* Exercise objective
Copy every line of the material below without changing anything.

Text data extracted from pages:
((

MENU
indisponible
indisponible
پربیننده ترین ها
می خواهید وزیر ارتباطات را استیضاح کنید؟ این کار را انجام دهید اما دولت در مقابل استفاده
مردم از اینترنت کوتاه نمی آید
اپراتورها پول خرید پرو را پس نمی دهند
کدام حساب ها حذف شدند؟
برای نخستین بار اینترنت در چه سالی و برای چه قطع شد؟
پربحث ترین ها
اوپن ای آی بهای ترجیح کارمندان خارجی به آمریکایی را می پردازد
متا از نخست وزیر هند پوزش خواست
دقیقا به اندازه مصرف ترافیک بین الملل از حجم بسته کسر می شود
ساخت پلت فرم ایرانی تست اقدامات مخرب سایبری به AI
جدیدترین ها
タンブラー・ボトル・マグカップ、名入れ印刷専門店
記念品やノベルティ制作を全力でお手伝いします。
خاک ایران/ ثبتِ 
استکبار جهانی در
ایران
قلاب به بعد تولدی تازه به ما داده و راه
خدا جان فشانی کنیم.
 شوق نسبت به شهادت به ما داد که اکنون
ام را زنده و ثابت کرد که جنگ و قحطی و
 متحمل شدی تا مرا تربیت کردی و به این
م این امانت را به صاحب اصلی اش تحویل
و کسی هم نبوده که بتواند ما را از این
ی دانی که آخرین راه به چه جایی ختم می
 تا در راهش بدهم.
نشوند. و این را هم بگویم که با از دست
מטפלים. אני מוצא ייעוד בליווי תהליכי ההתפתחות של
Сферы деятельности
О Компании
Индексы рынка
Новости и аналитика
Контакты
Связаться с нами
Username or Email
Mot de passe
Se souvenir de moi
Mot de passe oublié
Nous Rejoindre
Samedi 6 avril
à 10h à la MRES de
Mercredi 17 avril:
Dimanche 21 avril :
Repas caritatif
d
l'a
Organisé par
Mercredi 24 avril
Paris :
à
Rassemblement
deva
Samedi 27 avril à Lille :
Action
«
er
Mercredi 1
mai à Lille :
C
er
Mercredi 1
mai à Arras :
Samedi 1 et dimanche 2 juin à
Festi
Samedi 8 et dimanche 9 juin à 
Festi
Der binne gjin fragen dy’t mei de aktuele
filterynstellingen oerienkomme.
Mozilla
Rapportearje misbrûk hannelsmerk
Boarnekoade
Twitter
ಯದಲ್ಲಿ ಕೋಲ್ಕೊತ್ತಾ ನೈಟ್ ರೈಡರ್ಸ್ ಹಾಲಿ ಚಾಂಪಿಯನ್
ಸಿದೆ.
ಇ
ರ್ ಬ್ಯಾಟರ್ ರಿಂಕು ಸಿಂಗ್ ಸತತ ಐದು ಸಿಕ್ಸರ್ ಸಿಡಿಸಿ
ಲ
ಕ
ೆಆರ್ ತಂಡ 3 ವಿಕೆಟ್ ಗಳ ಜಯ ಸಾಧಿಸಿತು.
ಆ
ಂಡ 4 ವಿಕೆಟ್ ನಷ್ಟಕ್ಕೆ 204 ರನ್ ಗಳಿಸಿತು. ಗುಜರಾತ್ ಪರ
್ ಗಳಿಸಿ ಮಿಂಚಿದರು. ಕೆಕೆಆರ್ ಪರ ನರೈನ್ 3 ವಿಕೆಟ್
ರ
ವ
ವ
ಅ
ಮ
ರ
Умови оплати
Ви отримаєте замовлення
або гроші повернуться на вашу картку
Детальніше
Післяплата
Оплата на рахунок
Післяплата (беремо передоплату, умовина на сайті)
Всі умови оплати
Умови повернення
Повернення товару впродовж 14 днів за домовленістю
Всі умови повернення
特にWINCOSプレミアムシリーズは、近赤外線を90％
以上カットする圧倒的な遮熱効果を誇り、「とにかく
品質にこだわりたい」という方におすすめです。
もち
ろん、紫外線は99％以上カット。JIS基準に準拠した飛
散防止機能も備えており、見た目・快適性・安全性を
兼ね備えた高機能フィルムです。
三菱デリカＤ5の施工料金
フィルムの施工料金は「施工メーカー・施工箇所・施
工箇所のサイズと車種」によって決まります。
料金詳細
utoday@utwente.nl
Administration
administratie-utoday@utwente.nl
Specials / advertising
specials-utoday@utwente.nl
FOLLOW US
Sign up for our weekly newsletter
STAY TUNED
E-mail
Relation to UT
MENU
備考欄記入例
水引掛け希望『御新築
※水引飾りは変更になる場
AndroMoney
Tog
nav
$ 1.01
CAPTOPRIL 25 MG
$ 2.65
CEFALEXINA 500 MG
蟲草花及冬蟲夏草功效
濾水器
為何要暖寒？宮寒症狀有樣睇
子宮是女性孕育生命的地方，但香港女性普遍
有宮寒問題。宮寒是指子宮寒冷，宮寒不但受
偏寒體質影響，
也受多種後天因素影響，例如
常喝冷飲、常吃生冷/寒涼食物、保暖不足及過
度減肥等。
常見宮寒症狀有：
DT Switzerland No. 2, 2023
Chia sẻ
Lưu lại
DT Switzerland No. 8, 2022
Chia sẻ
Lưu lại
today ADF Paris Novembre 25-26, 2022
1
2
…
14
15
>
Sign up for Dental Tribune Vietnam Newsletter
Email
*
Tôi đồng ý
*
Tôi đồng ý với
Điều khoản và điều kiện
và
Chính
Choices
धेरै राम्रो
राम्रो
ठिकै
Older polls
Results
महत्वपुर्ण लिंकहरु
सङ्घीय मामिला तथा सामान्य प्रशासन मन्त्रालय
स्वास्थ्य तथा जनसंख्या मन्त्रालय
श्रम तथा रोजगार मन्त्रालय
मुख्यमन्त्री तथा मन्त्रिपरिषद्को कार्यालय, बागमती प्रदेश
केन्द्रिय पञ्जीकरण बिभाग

))

* Response to the exercise
MENU
indisponible
indisponible
پربیننده ترین ها
می خواهید وزیر ارتباطات را استیضاح کنید؟ این کار را انجام دهید اما دولت در مقابل استفاده
مردم از اینترنت کوتاه نمی آید
اپراتورها پول خرید پرو را پس نمی دهند
کدام حساب ها حذف شدند؟
برای نخستین بار اینترنت در چه سالی و برای چه قطع شد؟
پربحث ترین ها
اوپن ای آی بهای ترجیح کارمندان خارجی به آمریکایی را می پردازد
متا از نخست وزیر هند پوزش خواست
دقیقا به اندازه مصرف ترافیک بین الملل از حجم بسته کسر می شود
ساخت پلت فرم ایرانی تست اقدامات مخرب سایبری به AI
جدیدترین ها
タンブラー・ボトル・マグカップ、名入れ印刷専門店
記念品やノベルティ制作を全力でお手伝いします。
خاک ایران/ ثبتِ 
استکبار جهانی در
ایران
قلاب به بعد تولدی تازه به ما داده و راه
خدا جان فشانی کنیم.
 شوق نسبت به شهادت به ما داد که اکنون
ام را زنده و ثابت کرد که جنگ و قحطی و
 متحمل شدی تا مرا تربیت کردی و به این
م این امانت را به صاحب اصلی اش تحویل
و کسی هم نبوده که بتواند ما را از این
ی دانی که آخرین راه به چه جایی ختم می
 تا در راهش بدهم.
نشوند. و این را هم بگویم که با از دست
מטפלים. אני מוצא ייעוד בליווי תהליכי ההתפתחות של
Сферы деятельности
О Компании
Индексы рынка
Новости и аналитика
Контакты
Связаться с нами
Username or Email
Mot de passe
Se souvenir de moi
Mot de passe oublié
Nous Rejoindre
Samedi 6 avril
à 10h à la MRES de
Mercredi 17 avril:
Dimanche 21 avril :
Repas caritatif
d
l'a
Organisé par
Mercredi 24 avril
Paris :
à
Rassemblement
deva
Samedi 27 avril à Lille :
Action
«
er
Mercredi 1
mai à Lille :
C
er
Mercredi 1
mai à Arras :
Samedi 1 et dimanche 2 juin à
Festi
Samedi 8 et dimanche 9 juin à 
Festi
Der binne gjin fragen dy’t mei de aktuele
filterynstellingen oerienkomme.
Mozilla
Rapportearje misbrûk hannelsmerk
Boarnekoade
Twitter
ಯದಲ್ಲಿ ಕೋಲ್ಕೊತ್ತಾ ನೈಟ್ ರೈಡರ್ಸ್ ಹಾಲಿ ಚಾಂಪಿಯನ್
ಸಿದೆ.
ಇ
ರ್ ಬ್ಯಾಟರ್ ರಿಂಕು ಸಿಂಗ್ ಸತತ ಐದು ಸಿಕ್ಸರ್ ಸಿಡಿಸಿ
ಲ
ಕ
ೆಆರ್ ತಂಡ 3 ವಿಕೆಟ್ ಗಳ ಜಯ ಸಾಧಿಸಿತು.
ಆ
ಂಡ 4 ವಿಕೆಟ್ ನಷ್ಟಕ್ಕೆ 204 ರನ್ ಗಳಿಸಿತು. ಗುಜರಾತ್ ಪರ
್ ಗಳಿಸಿ ಮಿಂಚಿದರು. ಕೆಕೆಆರ್ ಪರ ನರೈನ್ 3 ವಿಕೆಟ್
ರ
ವ
ವ
ಅ
ಮ
ರ
Умови оплати
Ви отримаєте замовлення
або гроші повернуться на вашу картку
Детальніше
Післяплата
Оплата на рахунок
Післяплата (беремо передоплату, умовина на сайті)
Всі умови оплати
Умови повернення
Повернення товару впродовж 14 днів за домовленістю
Всі умови повернення
特にWINCOSプレミアムシリーズは、近赤外線を90％
以上カットする圧倒的な遮熱効果を誇り、「とにかく
品質にこだわりたい」という方におすすめです。
もち
ろん、紫外線は99％以上カット。JIS基準に準拠した飛
散防止機能も備えており、見た目・快適性・安全性を
兼ね備えた高機能フィルムです。
三菱デリカＤ5の施工料金
フィルムの施工料金は「施工メーカー・施工箇所・施
工箇所のサイズと車種」によって決まります。
料金詳細
utoday@utwente.nl
Administration
administratie-utoday@utwente.nl
Specials / advertising
specials-utoday@utwente.nl
FOLLOW US
Sign up for our weekly newsletter
STAY TUNED
E-mail
Relation to UT
MENU
備考欄記入例
水引掛け希望『御新築
※水引飾りは変更になる場
AndroMoney
Tog
nav
$ 1.01
CAPTOPRIL 25 MG
$ 2.65
CEFALEXINA 500 MG
蟲草花及冬蟲夏草功效
濾水器
為何要暖寒？宮寒症狀有樣睇
子宮是女性孕育生命的地方，但香港女性普遍
有宮寒問題。宮寒是指子宮寒冷，宮寒不但受
偏寒體質影響，
也受多種後天因素影響，例如
常喝冷飲、常吃生冷/寒涼食物、保暖不足及過
度減肥等。
常見宮寒症狀有：
DT Switzerland No. 2, 2023
Chia sẻ
Lưu lại
DT Switzerland No. 8, 2022
Chia sẻ
Lưu lại
today ADF Paris Novembre 25-26, 2022
1
2
…
14
15
>
Sign up for Dental Tribune Vietnam Newsletter
Email
*
Tôi đồng ý
*
Tôi đồng ý với
Điều khoản và điều kiện
và
Chính
Choices
धेरै राम्रो
राम्रो
ठिकै
Older polls
Results
महत्वपुर्ण लिंकहरु
सङ्घीय मामिला तथा सामान्य प्रशासन मन्त्रालय
स्वास्थ्य तथा जनसंख्या मन्त्रालय
श्रम तथा रोजगार मन्त्रालय
मुख्यमन्त्री तथा मन्त्रिपरिषद्को कार्यालय, बागमती प्रदेश
केन्द्रिय पञ्जीकरण बिभाग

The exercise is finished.